Virudhunagar, a quiet town in southeastern India, is best known for its ancient temples. But not far from those stone shrines, a new kind of devotion is unfolding — one to technology. Locals here train artificial intelligence systems that shape the modern digital world.
A new kind of work in old surroundings
Mohan Kumar spends his days teaching machines to understand the world. “I work in AI annotation. I collect data, label it, and train models so they can identify and predict objects. With time, they learn to make decisions on their own,” he explains.
India has long been famous for outsourcing IT work, with cities like Bangalore and Chennai leading the way. But companies now look beyond the cities to smaller towns, where costs are lower and talent is plentiful.
This movement, known as cloud farming, has given rise to new AI centres in towns like Virudhunagar.
Bringing jobs home instead of leaving for cities
Mohan Kumar doesn’t feel disadvantaged by working outside a big city. “There’s no real difference,” he says. “We use the same tools and work for global clients from the US and Europe.”
He works for Desicrew, a company founded in 2005 that pioneered the cloud farming model. “We realised people shouldn’t need to leave their homes to find good jobs,” says chief executive Mannivannan J. K. “Cities had all the opportunities. We wanted to change that and prove quality work can come from anywhere.”
Desicrew handles tasks such as software testing, content moderation, and AI dataset creation. “At present, 30 to 40% of our work involves AI,” says Mannivannan. “That will soon reach 75 to 100%.”
Training machines to understand how people speak
A major part of Desicrew’s AI work is transcription — converting audio into text. “Machines read better than they listen,” Mannivannan says. “To make AI sound natural, it must understand how people speak across accents and dialects. Transcription builds that foundation.”
He rejects the idea that rural means outdated. “Our centres are as advanced as those in cities. We have secure systems, strong internet, and steady electricity. The only difference is our location.”
Around 70% of Desicrew’s employees are women. “For many, this is their first salaried job,” Mannivannan adds. “It transforms their families — bringing stability and new educational chances for their children.”
Small towns, big ambitions
NextWealth, founded in 2008, shares this vision. Headquartered in Bangalore, it employs 5,000 people across 11 smaller towns.
“Sixty percent of India’s graduates come from small towns, yet most IT jobs are in metros,” says co-founder and managing director Mythily Ramesh. “That leaves a huge pool of smart, first-generation graduates behind. Their parents — farmers, tailors, and weavers — make big sacrifices to fund their education.”
NextWealth began with back-office work but shifted to AI about five years ago. “Some of the world’s most advanced algorithms are being trained and tested in India’s smaller towns,” Ramesh says.
Global work from local roots
About 70% of NextWealth’s business comes from the US. “Every AI model — from chat systems to facial recognition — depends on human-labelled data,” Ramesh explains. “That’s the backbone of what we do.”
She expects explosive growth. “In the next three to five years, AI and generative AI will create nearly 100 million jobs. India’s small towns can drive that wave.”
Ramesh believes India still holds an edge. “Countries like the Philippines are catching up, but India’s early start gives it a five to seven-year advantage. We must act now to keep it.”
Strengths and struggles of cloud farming
Technology advisor KS Viswanathan, formerly of India’s National Association of Software and Service Companies, says the shift is changing global tech work. “Silicon Valley builds the AI engines, but India’s cloud farming industry keeps them running,” he says.

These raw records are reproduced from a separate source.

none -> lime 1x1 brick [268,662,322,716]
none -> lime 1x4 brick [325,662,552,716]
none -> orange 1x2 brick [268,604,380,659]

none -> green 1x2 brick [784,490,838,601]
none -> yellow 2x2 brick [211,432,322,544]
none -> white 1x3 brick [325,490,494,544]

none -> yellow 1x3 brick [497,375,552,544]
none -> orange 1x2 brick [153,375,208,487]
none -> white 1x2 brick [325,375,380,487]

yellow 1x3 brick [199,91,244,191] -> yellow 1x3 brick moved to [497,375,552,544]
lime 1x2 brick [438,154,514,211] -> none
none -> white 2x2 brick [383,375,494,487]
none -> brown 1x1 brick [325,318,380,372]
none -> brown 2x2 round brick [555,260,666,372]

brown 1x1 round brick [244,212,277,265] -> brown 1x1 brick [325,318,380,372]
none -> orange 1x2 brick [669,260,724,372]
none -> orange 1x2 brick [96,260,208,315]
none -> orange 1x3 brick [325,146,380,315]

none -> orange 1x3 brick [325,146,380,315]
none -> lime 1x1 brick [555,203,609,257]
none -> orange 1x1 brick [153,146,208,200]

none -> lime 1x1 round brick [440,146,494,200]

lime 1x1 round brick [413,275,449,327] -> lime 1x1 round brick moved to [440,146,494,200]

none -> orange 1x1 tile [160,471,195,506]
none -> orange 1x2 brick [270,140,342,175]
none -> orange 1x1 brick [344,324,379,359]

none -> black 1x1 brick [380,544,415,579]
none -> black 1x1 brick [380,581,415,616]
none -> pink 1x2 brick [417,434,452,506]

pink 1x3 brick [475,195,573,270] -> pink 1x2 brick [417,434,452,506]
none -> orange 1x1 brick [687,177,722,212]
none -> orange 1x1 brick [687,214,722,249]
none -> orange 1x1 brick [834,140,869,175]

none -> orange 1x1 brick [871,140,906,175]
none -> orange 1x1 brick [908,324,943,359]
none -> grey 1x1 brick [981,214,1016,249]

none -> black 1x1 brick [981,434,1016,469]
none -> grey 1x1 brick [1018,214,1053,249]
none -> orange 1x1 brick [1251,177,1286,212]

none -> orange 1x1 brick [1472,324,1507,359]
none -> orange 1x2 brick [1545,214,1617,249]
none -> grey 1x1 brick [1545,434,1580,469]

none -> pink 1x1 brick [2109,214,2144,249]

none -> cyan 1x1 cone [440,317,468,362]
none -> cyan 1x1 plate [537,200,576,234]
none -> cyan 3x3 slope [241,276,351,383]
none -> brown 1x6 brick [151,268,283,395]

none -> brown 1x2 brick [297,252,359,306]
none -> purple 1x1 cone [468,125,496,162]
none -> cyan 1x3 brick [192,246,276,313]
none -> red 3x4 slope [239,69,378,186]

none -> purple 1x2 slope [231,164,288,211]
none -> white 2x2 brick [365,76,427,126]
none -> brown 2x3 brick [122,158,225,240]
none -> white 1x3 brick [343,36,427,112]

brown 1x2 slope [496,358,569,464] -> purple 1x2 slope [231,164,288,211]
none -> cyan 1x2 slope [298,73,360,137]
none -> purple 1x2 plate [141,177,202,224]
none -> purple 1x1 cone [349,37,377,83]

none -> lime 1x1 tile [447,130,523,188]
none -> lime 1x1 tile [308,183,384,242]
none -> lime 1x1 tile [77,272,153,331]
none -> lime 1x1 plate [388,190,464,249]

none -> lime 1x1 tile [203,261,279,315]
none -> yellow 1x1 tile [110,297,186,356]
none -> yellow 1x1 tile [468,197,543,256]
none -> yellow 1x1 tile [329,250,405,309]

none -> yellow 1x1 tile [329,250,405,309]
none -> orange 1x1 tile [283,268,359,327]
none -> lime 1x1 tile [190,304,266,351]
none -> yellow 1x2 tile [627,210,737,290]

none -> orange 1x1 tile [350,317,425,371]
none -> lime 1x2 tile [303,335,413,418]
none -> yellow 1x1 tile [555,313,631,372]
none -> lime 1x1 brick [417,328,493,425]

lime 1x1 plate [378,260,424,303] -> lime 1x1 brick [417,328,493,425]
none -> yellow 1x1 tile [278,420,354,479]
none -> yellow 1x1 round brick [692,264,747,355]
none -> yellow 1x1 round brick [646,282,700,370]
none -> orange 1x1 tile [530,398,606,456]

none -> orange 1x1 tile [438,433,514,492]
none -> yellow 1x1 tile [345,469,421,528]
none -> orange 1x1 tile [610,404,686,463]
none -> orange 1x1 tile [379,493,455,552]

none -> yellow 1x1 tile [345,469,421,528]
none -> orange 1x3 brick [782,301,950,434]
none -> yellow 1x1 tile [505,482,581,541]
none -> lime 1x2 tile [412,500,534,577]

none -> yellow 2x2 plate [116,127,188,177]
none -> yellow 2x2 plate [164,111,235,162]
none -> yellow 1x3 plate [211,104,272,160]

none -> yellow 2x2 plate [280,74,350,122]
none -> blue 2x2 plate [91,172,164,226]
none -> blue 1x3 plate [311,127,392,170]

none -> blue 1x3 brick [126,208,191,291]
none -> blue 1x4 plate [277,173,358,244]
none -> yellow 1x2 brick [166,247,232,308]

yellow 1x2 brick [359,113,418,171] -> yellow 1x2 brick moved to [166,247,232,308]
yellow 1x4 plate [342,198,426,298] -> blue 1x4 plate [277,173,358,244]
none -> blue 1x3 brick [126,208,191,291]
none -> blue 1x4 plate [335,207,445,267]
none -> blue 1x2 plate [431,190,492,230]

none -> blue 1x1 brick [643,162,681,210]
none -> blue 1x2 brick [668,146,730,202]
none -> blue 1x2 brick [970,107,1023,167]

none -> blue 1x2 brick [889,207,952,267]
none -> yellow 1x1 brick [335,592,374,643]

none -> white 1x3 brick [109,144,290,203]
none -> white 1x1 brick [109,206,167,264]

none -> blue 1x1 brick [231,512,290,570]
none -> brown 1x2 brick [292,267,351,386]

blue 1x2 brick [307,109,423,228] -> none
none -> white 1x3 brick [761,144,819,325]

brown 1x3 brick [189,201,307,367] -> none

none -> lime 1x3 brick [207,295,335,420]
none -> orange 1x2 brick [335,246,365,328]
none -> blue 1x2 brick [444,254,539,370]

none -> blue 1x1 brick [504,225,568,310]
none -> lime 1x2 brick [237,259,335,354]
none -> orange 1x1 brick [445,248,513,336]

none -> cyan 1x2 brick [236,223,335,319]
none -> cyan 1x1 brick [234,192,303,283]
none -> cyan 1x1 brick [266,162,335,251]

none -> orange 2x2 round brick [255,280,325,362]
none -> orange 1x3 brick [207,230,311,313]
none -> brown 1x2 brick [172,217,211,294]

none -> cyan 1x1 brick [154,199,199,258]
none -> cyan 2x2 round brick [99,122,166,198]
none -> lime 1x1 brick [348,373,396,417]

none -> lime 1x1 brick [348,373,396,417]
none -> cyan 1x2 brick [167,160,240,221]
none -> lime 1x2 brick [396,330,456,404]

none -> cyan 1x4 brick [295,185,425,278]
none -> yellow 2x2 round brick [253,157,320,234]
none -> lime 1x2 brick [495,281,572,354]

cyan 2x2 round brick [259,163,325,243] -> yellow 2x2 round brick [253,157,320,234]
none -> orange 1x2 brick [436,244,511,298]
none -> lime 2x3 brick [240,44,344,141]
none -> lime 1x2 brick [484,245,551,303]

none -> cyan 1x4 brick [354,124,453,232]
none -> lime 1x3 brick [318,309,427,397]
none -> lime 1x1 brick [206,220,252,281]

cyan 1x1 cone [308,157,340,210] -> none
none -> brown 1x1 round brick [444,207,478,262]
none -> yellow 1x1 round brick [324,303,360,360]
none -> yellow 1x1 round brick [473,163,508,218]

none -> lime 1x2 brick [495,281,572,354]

He sees a new milestone ahead. “If cloud farming continues to expand, small-town India could become the global hub for AI operations — just like it did for IT two decades ago.”
But he warns that challenges remain. “Internet speed and data centre security still lag behind in smaller towns,” Viswanathan says. “Data protection is an ongoing concern.”
Another hurdle is perception. “Clients abroad often assume small towns lack high standards. Even when systems are secure, trust must be earned through performance.”
The people who make AI smarter
At NextWealth, Dhanalakshmi Vijay fine-tunes AI every day. When a model confuses a denim jacket with a navy shirt, she corrects it. “Each correction helps the AI learn,” she says. “It’s like teaching a child — the more it practices, the better it gets.”
Her work touches millions of users. “We train AI that improves online shopping. We make it faster and easier,” she says with pride.
The future grows beyond city limits
Across India’s smaller towns, a quiet revolution is reshaping the workforce. From Virudhunagar to dozens of others, young professionals are proving that world-class tech can thrive far from skyscrapers and tech parks.
In the space between ancient temples and modern fibre cables, a new India is emerging — one where innovation grows from the ground up.